Changing topics, many times I have commented about market imbalances. Friday’s WSJ perhaps partially quantified these imbalances via the flow of funds. According to the WSJ, almost $5 billion has poured into tech focused funds this year. This figure represents half of what this group pulled in, in all of 2017. During January, the tech sector pulled in a record $3.7 billion, the greatest inflow for this sector (and any other sector) since March 2000.

The Journal reiterated that less than six companies are responsible for any 2018 S & P 500 gains. Without these gains this marquee index would be down almost into “corrective territory.” Wow!

Continuing with this theme, according to the Commerce Department, Internet sales account for about 10% total retail sales. These sales include purchases made from Walmart and any other companies that have an online presence.

One of the companies that has contributed to a large proportion of the S & P 500 advance is an online retailer. Amazon’s total sales are about 25% of that of Walmart, but Amazon is worth about three times more than Walmart. Walmart makes in a year what Amazon has made since it went public in 1997.
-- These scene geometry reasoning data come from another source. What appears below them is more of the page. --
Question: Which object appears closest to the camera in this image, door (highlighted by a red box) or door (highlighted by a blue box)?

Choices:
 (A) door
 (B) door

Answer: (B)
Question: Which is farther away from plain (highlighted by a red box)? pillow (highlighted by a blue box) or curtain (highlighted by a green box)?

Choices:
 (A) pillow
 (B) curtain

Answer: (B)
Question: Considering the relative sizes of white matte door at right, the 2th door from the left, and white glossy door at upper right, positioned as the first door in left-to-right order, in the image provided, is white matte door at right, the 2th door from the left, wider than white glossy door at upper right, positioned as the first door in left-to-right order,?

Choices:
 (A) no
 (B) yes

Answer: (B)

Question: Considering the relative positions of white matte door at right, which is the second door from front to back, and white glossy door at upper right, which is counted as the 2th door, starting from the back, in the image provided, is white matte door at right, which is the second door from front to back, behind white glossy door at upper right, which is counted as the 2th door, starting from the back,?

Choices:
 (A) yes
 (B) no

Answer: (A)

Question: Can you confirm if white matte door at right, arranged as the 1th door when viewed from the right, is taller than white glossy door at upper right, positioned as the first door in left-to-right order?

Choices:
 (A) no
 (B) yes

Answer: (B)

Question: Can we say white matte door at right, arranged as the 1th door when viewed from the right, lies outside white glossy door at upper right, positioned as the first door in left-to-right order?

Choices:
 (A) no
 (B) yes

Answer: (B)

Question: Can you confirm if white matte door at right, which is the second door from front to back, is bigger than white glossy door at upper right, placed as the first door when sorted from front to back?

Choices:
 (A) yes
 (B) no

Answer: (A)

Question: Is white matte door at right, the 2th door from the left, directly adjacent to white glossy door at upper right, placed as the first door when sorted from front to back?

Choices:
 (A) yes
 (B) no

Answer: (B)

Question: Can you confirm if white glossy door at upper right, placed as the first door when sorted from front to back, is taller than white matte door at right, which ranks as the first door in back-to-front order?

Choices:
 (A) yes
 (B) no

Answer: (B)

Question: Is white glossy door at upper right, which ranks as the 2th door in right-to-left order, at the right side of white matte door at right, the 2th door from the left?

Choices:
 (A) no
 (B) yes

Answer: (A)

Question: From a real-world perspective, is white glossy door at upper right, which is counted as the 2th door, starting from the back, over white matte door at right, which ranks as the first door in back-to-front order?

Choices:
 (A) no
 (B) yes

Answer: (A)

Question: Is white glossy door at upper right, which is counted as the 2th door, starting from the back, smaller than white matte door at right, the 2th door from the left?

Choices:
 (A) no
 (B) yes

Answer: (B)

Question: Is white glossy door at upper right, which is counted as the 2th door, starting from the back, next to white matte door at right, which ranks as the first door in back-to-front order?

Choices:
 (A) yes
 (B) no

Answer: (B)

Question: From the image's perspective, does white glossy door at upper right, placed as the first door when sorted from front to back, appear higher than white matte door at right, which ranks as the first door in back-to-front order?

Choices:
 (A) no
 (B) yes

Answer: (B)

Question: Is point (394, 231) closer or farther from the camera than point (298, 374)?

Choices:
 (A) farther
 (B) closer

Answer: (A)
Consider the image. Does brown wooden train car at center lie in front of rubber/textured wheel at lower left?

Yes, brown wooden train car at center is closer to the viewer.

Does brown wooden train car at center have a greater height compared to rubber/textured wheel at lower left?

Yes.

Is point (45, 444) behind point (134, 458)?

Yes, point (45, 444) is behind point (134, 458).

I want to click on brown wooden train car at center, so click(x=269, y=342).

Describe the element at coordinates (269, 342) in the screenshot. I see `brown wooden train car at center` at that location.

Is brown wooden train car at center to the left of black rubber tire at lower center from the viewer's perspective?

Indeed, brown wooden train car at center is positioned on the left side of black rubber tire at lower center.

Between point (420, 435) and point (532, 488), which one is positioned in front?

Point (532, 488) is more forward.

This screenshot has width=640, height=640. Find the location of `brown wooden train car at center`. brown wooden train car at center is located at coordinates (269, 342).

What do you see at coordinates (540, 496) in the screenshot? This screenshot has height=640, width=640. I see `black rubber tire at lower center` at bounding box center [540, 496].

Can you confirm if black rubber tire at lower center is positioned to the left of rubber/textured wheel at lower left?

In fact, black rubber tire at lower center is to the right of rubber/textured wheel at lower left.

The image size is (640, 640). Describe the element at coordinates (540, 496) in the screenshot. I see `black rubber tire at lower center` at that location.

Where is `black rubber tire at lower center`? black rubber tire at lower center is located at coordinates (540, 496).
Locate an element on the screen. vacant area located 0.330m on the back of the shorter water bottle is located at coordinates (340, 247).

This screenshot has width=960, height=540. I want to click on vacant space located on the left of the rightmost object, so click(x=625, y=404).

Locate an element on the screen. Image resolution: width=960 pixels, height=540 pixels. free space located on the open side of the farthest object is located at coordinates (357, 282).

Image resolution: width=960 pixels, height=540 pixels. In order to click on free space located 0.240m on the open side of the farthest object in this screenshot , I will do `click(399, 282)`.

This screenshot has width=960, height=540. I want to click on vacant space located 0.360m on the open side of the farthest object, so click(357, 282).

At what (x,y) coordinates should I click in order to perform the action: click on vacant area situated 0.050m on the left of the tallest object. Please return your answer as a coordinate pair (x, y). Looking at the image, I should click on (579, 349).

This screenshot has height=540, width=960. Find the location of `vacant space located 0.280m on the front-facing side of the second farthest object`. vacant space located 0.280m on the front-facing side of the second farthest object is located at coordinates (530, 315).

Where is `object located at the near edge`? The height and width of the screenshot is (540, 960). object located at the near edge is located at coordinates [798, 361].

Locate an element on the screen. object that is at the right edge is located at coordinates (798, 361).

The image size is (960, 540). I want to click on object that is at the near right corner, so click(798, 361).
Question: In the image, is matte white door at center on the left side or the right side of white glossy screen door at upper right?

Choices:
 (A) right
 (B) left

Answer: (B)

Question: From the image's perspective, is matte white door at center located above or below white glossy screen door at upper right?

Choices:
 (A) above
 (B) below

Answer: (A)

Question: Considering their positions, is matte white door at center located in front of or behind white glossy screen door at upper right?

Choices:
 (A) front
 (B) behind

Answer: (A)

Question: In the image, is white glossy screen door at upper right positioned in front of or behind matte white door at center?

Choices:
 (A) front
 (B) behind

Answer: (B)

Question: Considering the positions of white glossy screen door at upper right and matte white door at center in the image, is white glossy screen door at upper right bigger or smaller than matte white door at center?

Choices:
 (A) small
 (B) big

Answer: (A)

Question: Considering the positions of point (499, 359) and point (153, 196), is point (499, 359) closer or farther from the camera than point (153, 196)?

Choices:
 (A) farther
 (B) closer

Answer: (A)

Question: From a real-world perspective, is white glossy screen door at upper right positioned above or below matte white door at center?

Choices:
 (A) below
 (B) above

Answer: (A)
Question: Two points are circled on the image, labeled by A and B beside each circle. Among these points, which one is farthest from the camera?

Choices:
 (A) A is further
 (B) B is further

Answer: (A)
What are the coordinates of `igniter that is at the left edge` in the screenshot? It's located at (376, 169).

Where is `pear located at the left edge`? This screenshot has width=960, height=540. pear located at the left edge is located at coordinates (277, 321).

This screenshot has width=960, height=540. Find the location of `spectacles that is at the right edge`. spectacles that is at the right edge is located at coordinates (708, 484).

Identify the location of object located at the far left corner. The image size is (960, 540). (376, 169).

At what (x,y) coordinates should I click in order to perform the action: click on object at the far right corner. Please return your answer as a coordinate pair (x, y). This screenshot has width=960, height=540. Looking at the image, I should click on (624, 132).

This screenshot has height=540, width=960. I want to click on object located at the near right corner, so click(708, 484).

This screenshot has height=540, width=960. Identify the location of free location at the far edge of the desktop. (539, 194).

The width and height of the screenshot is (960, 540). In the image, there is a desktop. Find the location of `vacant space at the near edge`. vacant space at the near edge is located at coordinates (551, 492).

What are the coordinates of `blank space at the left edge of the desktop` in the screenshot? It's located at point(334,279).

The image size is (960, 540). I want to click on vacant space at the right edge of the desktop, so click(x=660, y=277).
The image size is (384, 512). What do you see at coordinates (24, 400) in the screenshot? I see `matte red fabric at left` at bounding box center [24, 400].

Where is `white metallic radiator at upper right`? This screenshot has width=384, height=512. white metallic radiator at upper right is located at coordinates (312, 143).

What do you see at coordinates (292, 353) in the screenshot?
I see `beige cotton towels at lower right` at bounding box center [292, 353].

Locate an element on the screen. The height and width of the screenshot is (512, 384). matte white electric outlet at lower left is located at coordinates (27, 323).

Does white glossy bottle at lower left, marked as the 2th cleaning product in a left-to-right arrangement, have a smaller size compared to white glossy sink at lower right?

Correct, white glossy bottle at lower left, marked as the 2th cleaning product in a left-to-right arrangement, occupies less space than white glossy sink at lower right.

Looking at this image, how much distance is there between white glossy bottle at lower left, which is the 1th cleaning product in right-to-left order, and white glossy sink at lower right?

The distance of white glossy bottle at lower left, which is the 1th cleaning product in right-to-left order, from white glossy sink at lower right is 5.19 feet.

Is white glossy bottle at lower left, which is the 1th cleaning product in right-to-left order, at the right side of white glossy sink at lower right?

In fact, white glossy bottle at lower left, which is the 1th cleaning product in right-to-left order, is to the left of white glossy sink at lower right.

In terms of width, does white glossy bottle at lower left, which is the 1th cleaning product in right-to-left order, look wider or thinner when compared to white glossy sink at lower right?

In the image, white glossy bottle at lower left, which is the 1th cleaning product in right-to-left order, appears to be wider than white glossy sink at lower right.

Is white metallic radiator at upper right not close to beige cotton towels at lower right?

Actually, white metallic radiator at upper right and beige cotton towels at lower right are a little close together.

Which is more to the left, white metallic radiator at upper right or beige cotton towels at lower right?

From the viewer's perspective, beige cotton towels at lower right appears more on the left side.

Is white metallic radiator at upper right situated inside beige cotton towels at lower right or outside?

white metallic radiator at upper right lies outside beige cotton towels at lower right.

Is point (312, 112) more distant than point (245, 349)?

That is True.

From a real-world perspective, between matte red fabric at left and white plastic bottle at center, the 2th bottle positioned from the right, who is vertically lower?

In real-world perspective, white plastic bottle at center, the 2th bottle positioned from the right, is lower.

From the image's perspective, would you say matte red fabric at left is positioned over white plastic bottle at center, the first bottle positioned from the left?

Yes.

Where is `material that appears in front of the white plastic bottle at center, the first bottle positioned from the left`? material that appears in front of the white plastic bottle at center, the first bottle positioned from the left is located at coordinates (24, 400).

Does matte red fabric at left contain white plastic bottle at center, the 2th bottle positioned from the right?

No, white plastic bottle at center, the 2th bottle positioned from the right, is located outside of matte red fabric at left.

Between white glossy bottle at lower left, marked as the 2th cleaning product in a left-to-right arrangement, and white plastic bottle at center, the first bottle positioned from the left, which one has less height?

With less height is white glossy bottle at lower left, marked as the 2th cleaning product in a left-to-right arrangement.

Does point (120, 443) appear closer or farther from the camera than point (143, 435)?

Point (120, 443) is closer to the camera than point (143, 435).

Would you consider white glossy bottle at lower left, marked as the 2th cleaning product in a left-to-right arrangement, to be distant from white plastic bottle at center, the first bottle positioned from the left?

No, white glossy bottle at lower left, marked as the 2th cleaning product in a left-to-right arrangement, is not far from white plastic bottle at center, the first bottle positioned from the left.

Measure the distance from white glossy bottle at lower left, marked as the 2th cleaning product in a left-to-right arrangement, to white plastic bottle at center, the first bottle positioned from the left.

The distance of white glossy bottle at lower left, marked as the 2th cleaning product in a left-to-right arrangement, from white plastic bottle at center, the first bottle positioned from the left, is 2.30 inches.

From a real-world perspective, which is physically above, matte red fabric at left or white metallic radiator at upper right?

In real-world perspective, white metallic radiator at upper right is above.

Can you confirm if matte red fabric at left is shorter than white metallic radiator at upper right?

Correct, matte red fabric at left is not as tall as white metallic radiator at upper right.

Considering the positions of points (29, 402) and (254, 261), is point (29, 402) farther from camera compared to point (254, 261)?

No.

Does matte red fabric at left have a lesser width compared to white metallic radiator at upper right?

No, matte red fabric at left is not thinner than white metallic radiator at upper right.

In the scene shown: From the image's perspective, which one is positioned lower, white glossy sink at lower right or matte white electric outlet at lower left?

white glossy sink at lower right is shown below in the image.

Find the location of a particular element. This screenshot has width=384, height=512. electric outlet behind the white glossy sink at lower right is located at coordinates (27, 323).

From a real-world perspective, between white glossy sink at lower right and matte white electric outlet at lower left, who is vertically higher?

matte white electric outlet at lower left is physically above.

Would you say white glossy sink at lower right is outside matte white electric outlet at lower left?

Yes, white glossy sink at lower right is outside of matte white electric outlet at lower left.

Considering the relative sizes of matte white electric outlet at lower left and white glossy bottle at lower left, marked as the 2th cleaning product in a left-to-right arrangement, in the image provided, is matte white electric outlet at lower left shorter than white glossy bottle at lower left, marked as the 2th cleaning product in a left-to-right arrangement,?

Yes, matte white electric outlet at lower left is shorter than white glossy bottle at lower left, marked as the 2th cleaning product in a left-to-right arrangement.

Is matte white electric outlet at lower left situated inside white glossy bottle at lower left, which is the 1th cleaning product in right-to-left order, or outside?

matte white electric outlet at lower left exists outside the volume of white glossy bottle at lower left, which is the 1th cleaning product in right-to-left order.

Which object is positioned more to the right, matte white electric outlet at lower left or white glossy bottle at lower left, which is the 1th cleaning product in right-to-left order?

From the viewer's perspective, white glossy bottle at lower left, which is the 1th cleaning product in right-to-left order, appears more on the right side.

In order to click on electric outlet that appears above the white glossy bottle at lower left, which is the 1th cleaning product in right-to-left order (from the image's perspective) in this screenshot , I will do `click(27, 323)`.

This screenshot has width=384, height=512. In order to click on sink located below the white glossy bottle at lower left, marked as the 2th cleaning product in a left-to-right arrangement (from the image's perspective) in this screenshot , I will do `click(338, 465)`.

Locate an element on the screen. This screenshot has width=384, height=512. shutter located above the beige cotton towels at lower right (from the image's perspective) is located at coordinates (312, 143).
I ask is this sustainable? Perhaps the appropriate question is this rational given that companies are valued by corporate cashflow discounted by some interest rates? The growth rate is a minority factor in valuation formulas.

Speaking of growth, the Commerce Department states online sales grew by 9% in 2017. Overall, retail sales were up about 4.1%.

Some have stated indexing and technology based trading has created a more efficient and liquid market. I will argue it has created an imbalanced market that could be teetering like a pile of sand. What grain will cause the sand pile to topple?

Perhaps this week’s Fed meeting could be that grain of sand; the grain of sand that is really better than expected growth that generated demand pull and cost push inflation.

Last night the foreign markets were down. London was down 1.29%, Paris was down 0.74% and Frankfurt was down 0.91%. China was up 0.29%, Japan was down 0.90% and Hang Sang was up 0.04%.

The Dow should open moderately lower on a myriad of fears including monetary policy, trade and political tensions, potential large privacy violations from social media companies and technical trading patterns. The 10-year is off 6/32 to yield 2.87%.